Sector Deep Dive #4: OPEN SOURCE INFRA
Built an agent to analyze 236 open source infra repos. Graphs, charts, and trends.
I built an agent to analyze 236 open source infra repos. I wanted to extract useful signals that indicate where the world is heading. These projects collectively concentrate around a few durable themes: data infrastructure (38%), AI tooling (30%), databases+search (21%), and smaller but high-signal pockets in observability and streaming.
The set is large and mature. Median project age is around 9 years, but still very active. 75% pushed code in the last 30 days and 81% in the last 90 days. Popularity signals are strong: the median number of stars is 12.5k. As seen from the graph below, breaking past the 20k-star barrier is difficult. And beyond 40k stars is rarefied air.
Forks and stars are highly correlated (0.81), which is consistent with communities that not only watch but also remix.
From an investor/operator lens, three patterns stand out:
Foundation-led gravity wells: Apache is the dominant owner in the dataset (22% of repos) with 85% 30-day activity. This suggests healthy stewarding and long-horizon roadmaps. Non-foundation projects skew higher on stars but slightly lower on recency of activity. Classic “breakout vs durability” trade-off.
Permissive licensing is the default: Apache 2.0 accounts for 58% of identified licenses. MIT is a distant second. For commercial builds and cloud packaging, this materially reduces legal friction and widens the potential surface for enterprise adoption and revenue capture.

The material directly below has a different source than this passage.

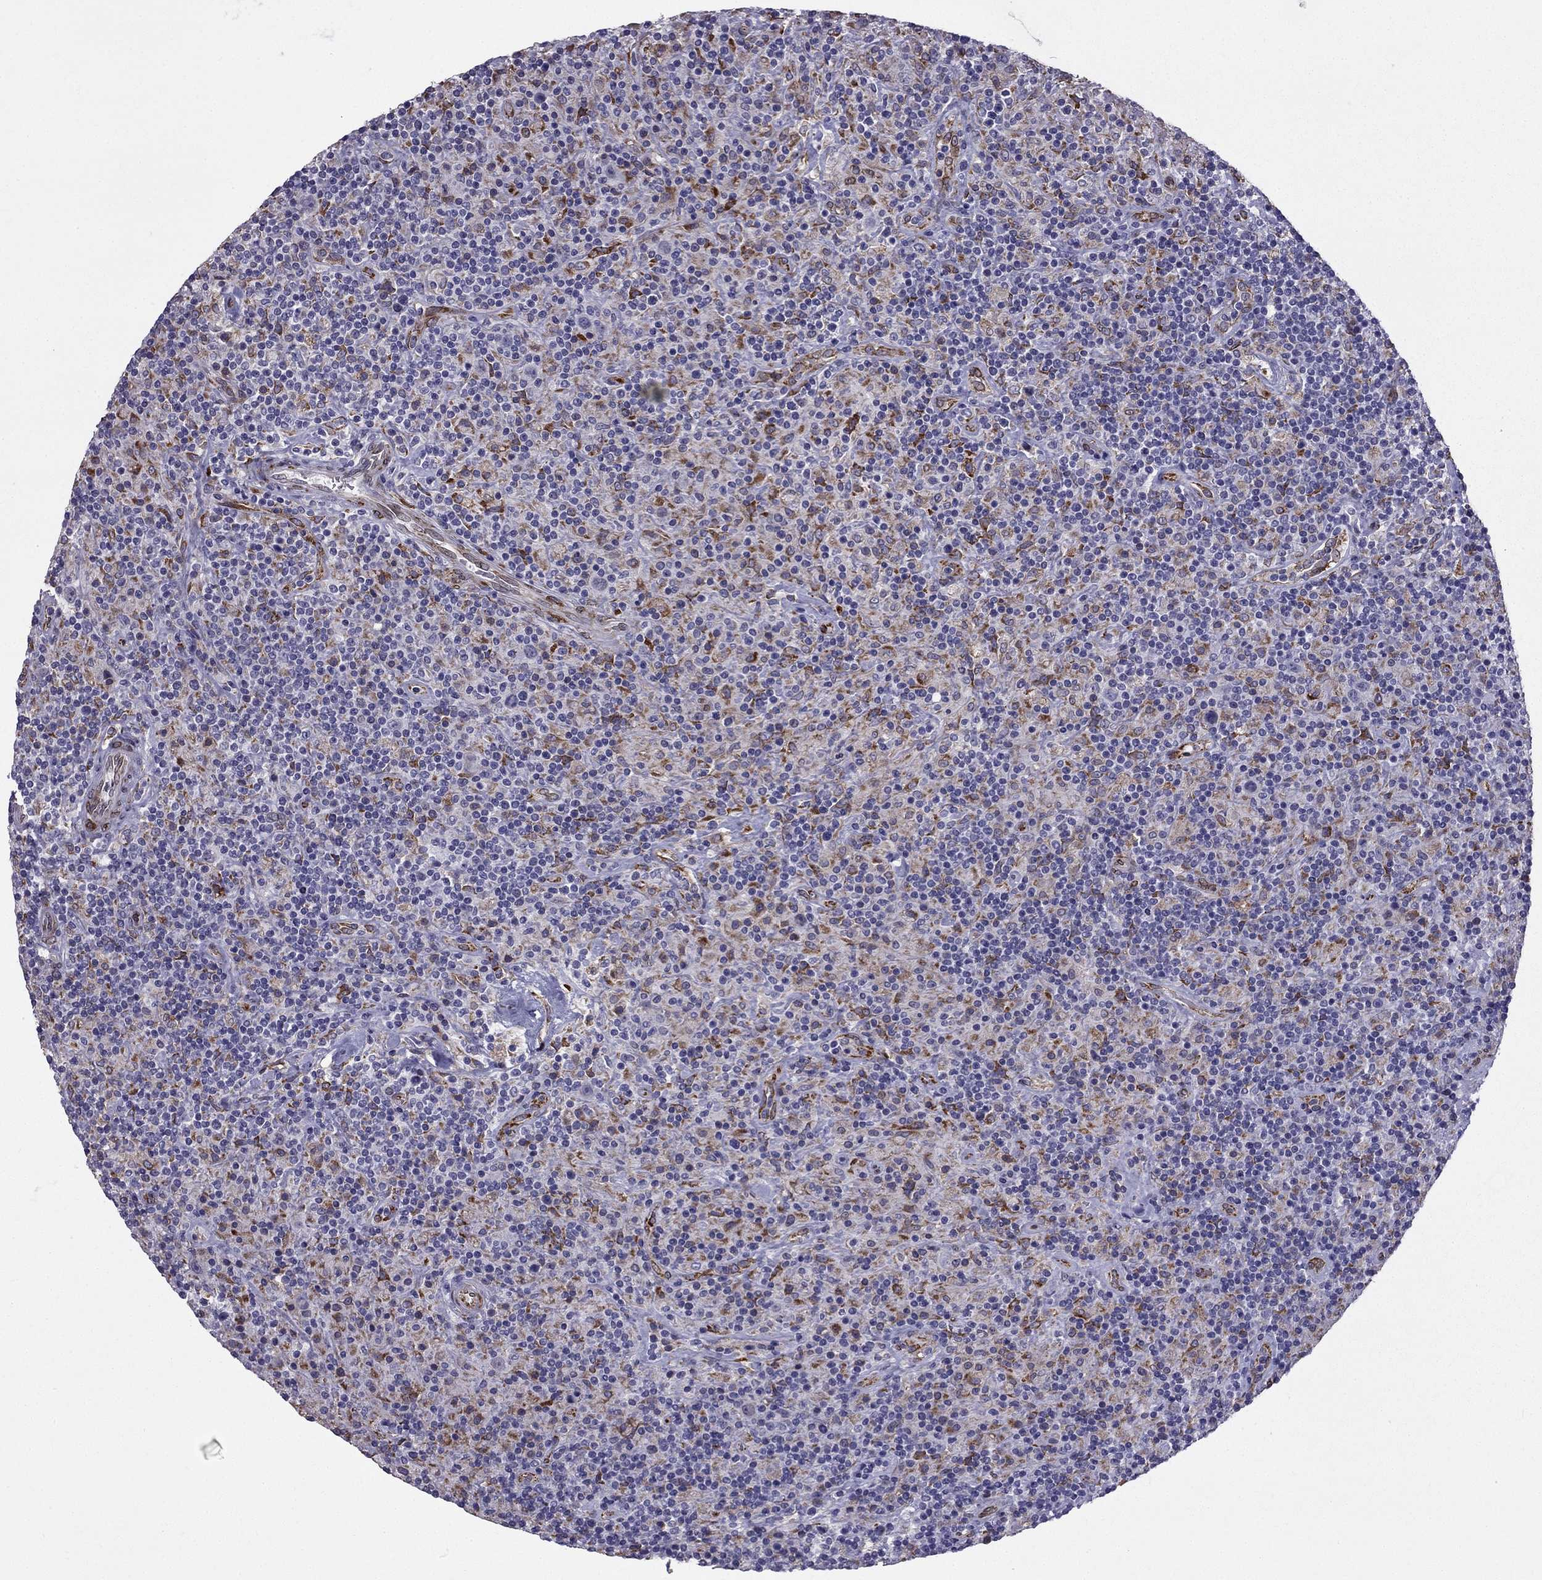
{"staining": {"intensity": "negative", "quantity": "none", "location": "none"}, "tissue": "lymphoma", "cell_type": "Tumor cells", "image_type": "cancer", "snomed": [{"axis": "morphology", "description": "Hodgkin's disease, NOS"}, {"axis": "topography", "description": "Lymph node"}], "caption": "IHC of human lymphoma demonstrates no staining in tumor cells.", "gene": "IKBIP", "patient": {"sex": "male", "age": 70}}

Databases and data infra are “workhorse hot”: Database/search projects show 88% 30-day activity and robust median stars (13.8k). Streaming is smaller in count but similarly active (83% in 30 days). Observability is tiny by count yet shows near-universal recent activity, signaling fast iteration and a race to product-market-fit in telemetry-heavy AI / infra stacks.
Language and owner landscape
Top languages by count: Python (65), Java (60), C++ (34), Go (18), TypeScript (15). The long tail includes Rust, Scala, C, Ruby, JS, and notebooks. Median stars by language (with sample-size caution) show C++, Rust, and TypeScript/Python clustering in the mid-teens to low-20k range, while Go sits a bit lower by median in this set. Though Go projects like Kubernetes and Ollama are outliers on the high end.

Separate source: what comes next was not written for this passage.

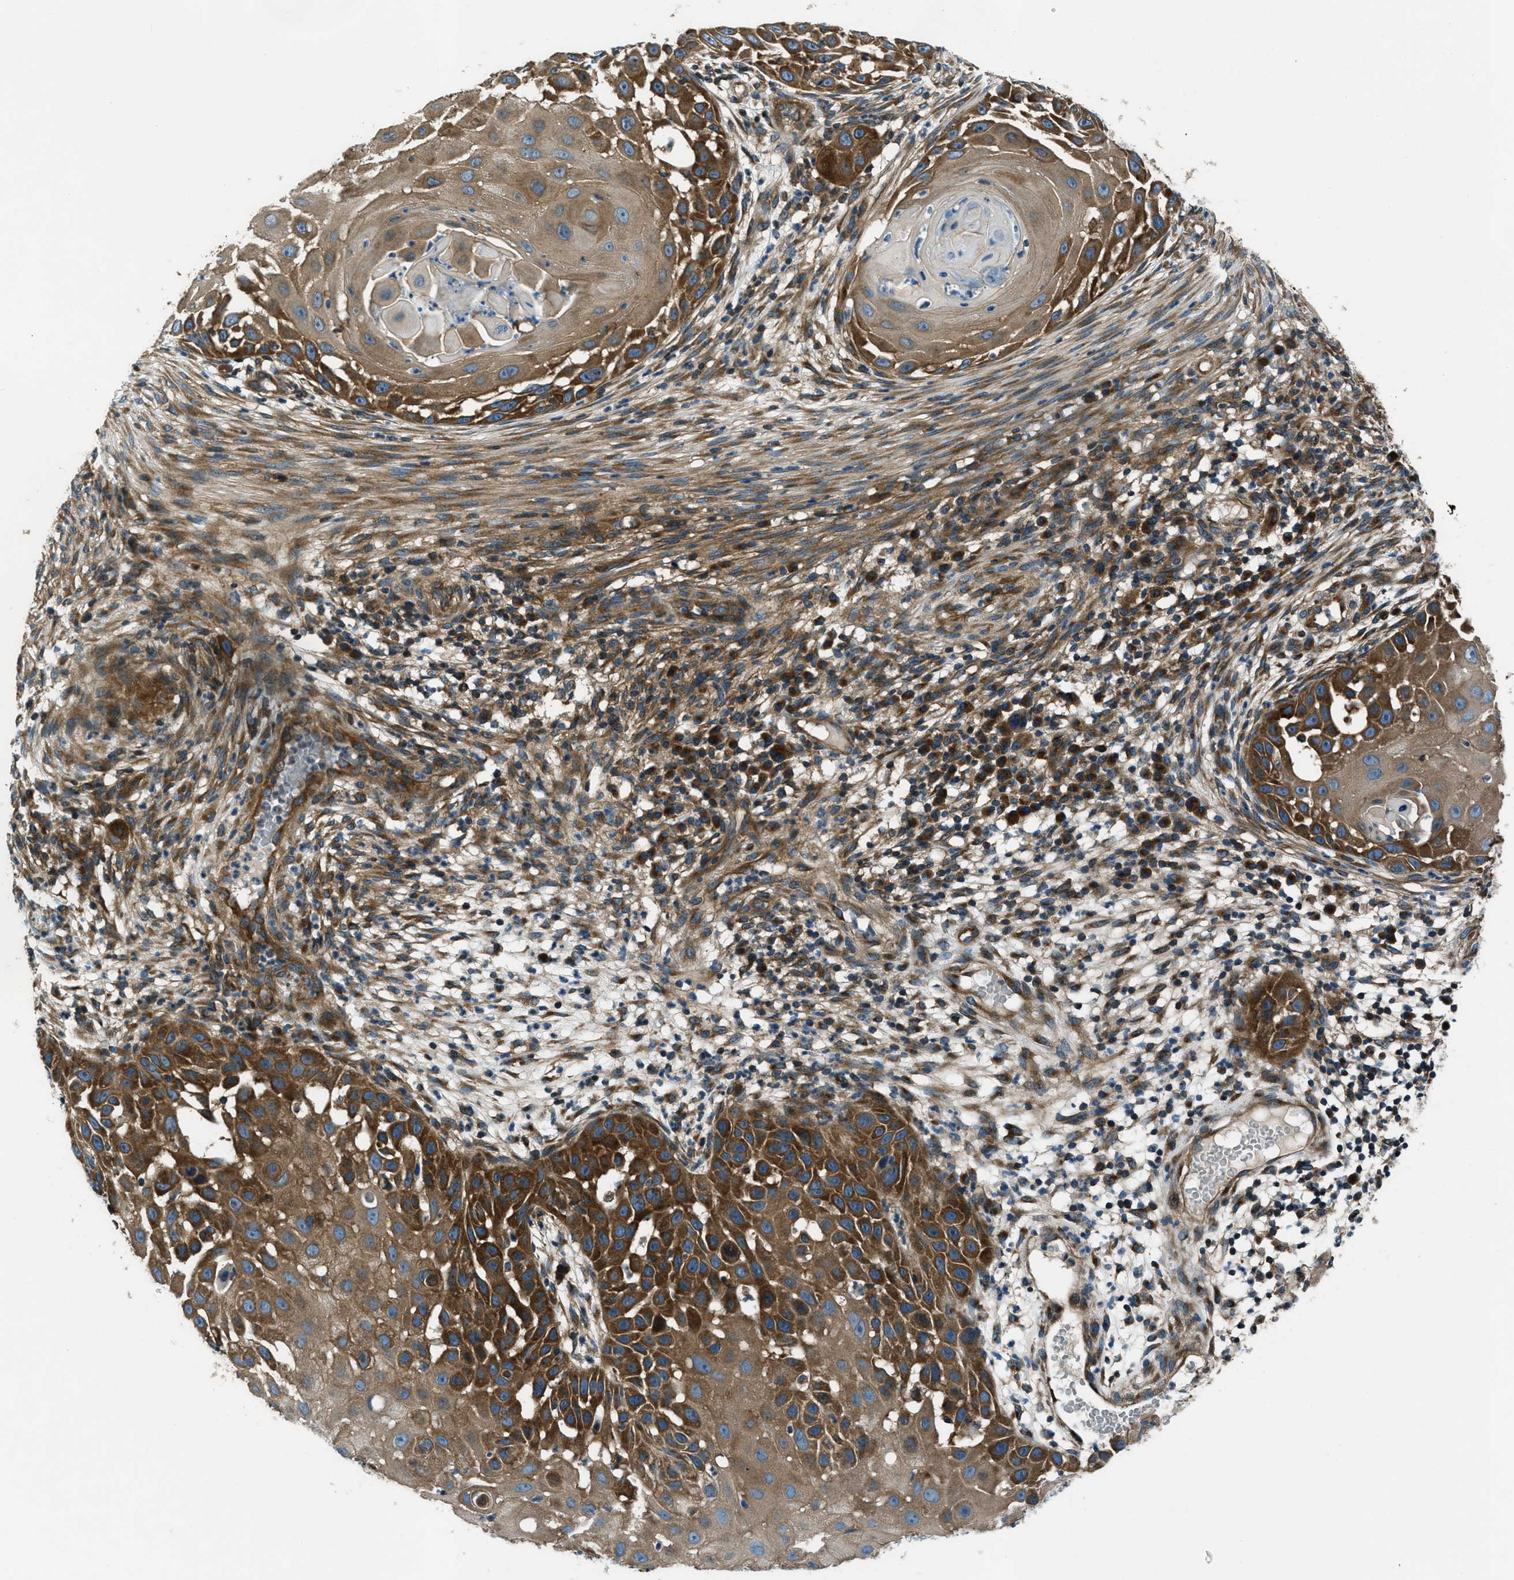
{"staining": {"intensity": "strong", "quantity": "25%-75%", "location": "cytoplasmic/membranous"}, "tissue": "skin cancer", "cell_type": "Tumor cells", "image_type": "cancer", "snomed": [{"axis": "morphology", "description": "Squamous cell carcinoma, NOS"}, {"axis": "topography", "description": "Skin"}], "caption": "Approximately 25%-75% of tumor cells in skin cancer (squamous cell carcinoma) reveal strong cytoplasmic/membranous protein positivity as visualized by brown immunohistochemical staining.", "gene": "ARFGAP2", "patient": {"sex": "female", "age": 44}}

Owner concentration: Apache (53 repos) is the gravitational center. Next are small clusters around facebookresearch, elastic, google, Netflix, h2oai, tidyverse, and a handful of fast-moving, company-backed AI infra owners.
Apache cohort: median stars 5.9k, median open issues 218, 85% pushed in the last 30 days. High maintenance cadence and roadmap continuity.
Non-Apache cohort: higher median stars (13.9k) and higher open issues (364), but lower 30-day activity (73%). More “breakout” but slightly more sporadic recency.
Interpretation: foundation projects optimize for stability and continuity, while non-foundation/company-backed projects skew toward velocity and viral adoption (and carry more product risk but also upside).
Licensing signals and commercialization readiness
Licenses heavily favor permissive terms:
Apache-2.0 ≈ 58% of identified licenses
MIT ≈ 8–9%, BSD variants ≈ 4–5%
Copyleft licenses are a small minority (AGPL/GPL/MPL combined ≈ low-teens count)
Why it matters: for infra investors and founders, permissive licenses simplify cloud packaging, commercial add-ons, and enterprise adoption. A deep Apache-2.0 bench implies fewer legal frictions for hosting and managed services. Copyleft projects can still commercialize, but with more nuanced business models (e.g. dual-license, hosted-only value capture).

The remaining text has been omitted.